What the task requires:
From the records below, extract only the lines running from the line with "3. Check successfully create quiz" to the line with "- Select correct answer", both lines included, reproducing them exactly.

Exercise material:
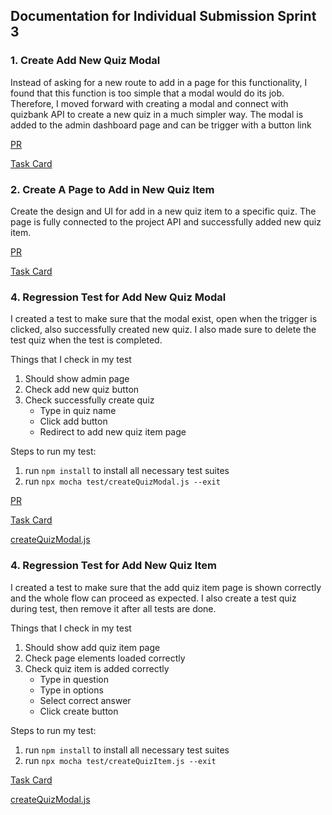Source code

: ## Documentation for Individual Submission Sprint 3

### 1. Create Add New Quiz Modal
Instead of asking for a new route to add in a page for this functionality, I found that this function is too simple that a modal would do its job. Therefore, I moved forward with creating a modal and connect with quizbank API to create a new quiz in a much simpler way. The modal is added to the admin dashboard page and can be trigger with a button link

[PR](https://github.com/MUN-COMP6905/project-eteam/pull/180)

[Task Card](https://github.com/MUN-COMP6905/project-eteam/issues/168)

### 2. Create A Page to Add in New Quiz Item
Create the design and UI for add in a new quiz item to a specific quiz. The page is fully connected to the project API and successfully added new quiz item.

[PR](https://github.com/MUN-COMP6905/project-eteam/pull/180)

[Task Card]((https://github.com/MUN-COMP6905/project-eteam/issues/169))

### 4. Regression Test for Add New Quiz Modal
I created a test to make sure that the modal exist, open when the trigger is clicked, also successfully created new quiz. I also made sure to delete the test quiz when the test is completed. 

Things that I check in my test 
1. Should show admin page
2. Check add new quiz button
3. Check successfully create quiz
    - Type in quiz name 
    - Click add button
    - Redirect to add new quiz item page 

Steps to run my test: 
1. run `npm install` to install all necessary test suites
2. run `npx mocha test/createQuizModal.js --exit`

[PR](https://github.com/MUN-COMP6905/project-eteam/pull/193)

[Task Card](https://github.com/MUN-COMP6905/project-eteam/issues/184)

[createQuizModal.js](/test/createQuizModal.js)

### 4. Regression Test for Add New Quiz Item
I created a test to make sure that the add quiz item page is shown correctly and the whole flow can proceed as expected. I also create a test quiz during test, then remove it after all tests are done.

Things that I check in my test 
1. Should show add quiz item page
2. Check page elements loaded correctly
3. Check quiz item is added correctly
    - Type in question
    - Type in options
    - Select correct answer
    - Click create button

Steps to run my test: 
1. run `npm install` to install all necessary test suites
2. run `npx mocha test/createQuizItem.js --exit`

[Task Card](https://github.com/MUN-COMP6905/project-eteam/issues/185)

[createQuizModal.js](/test/createQuizItem.js)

Task answer:
3. Check successfully create quiz
    - Type in quiz name 
    - Click add button
    - Redirect to add new quiz item page 

Steps to run my test: 
1. run `npm install` to install all necessary test suites
2. run `npx mocha test/createQuizModal.js --exit`

[PR](https://github.com/MUN-COMP6905/project-eteam/pull/193)

[Task Card](https://github.com/MUN-COMP6905/project-eteam/issues/184)

[createQuizModal.js](/test/createQuizModal.js)

### 4. Regression Test for Add New Quiz Item
I created a test to make sure that the add quiz item page is shown correctly and the whole flow can proceed as expected. I also create a test quiz during test, then remove it after all tests are done.

Things that I check in my test 
1. Should show add quiz item page
2. Check page elements loaded correctly
3. Check quiz item is added correctly
    - Type in question
    - Type in options
    - Select correct answer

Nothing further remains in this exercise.